生死一刻,我雜念全無,看著高高舉起的刀,捅了過來。
我猛地抱住章魚頭,和它一起在地上翻滾,此時腦海裏隻有一個想法,變成它、控製它。
再睜開眼的時候,我坐在陰森的內堂裏,柱子上的火苗微微抖動,光線忽明忽暗。錢三串和佳佳正看著我。

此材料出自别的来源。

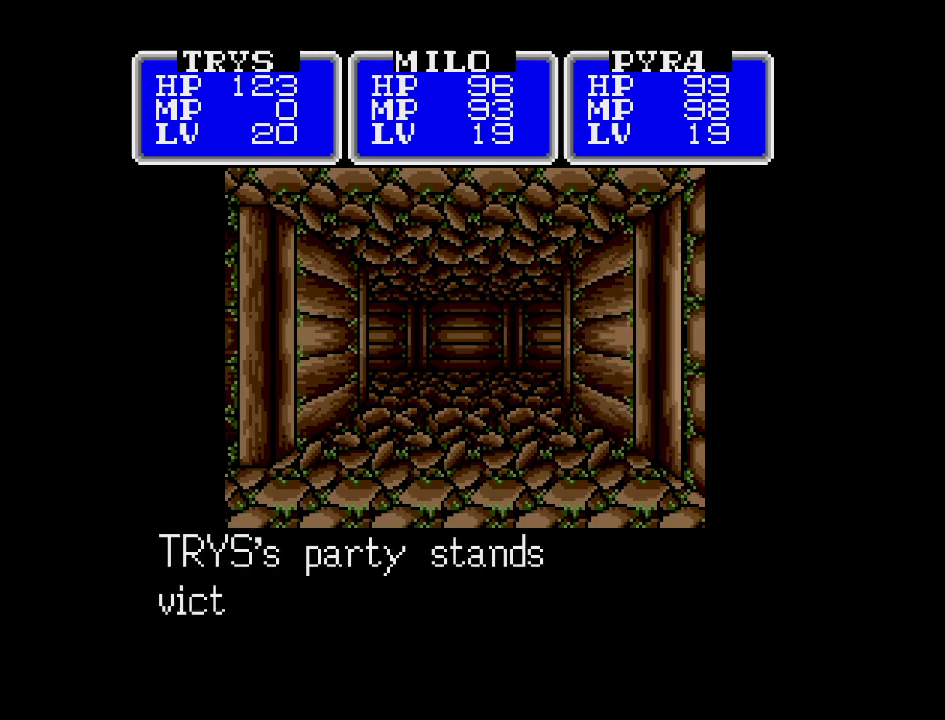
{"buttons": ["A"], "events": []}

我從地上爬起來,剛才做了一個悠然長夢,數層夢境中被章魚頭追殺。現在想起來,很多細節已經遺失,像是上輩子發生的事。
“我去了多長時間?”我問。
佳佳和錢三串走過來看我,佳佳說:“也就是幾秒鍾吧。”
錢三串道:“你剛才摸章魚頭,再到現在鬆開手,可能就是一呼一吸之間,我數了,油燈的火苗閃了兩閃。”
我擦擦汗,對他倆複述了剛才被追殺的經曆。
錢三串若有所思道:“你現在試著複刻章魚頭。”
“可是沒有膩子。”我說。
錢三串搖搖頭:“不需要膩子,這恐怕也是肉師父的用意之一,憑空造物。”
“聽你的口氣,你對這個肉師父還挺得意的。”我歪著眼看他。
錢三串道:“肉師父,火師父,對我來說沒有任何區別,他們都是我進步路上的階梯。”
我心裏一抖,解鈴也說過類似的話,活著目的不是糾結生活本身,而是問問這個過程對自己有沒有提高。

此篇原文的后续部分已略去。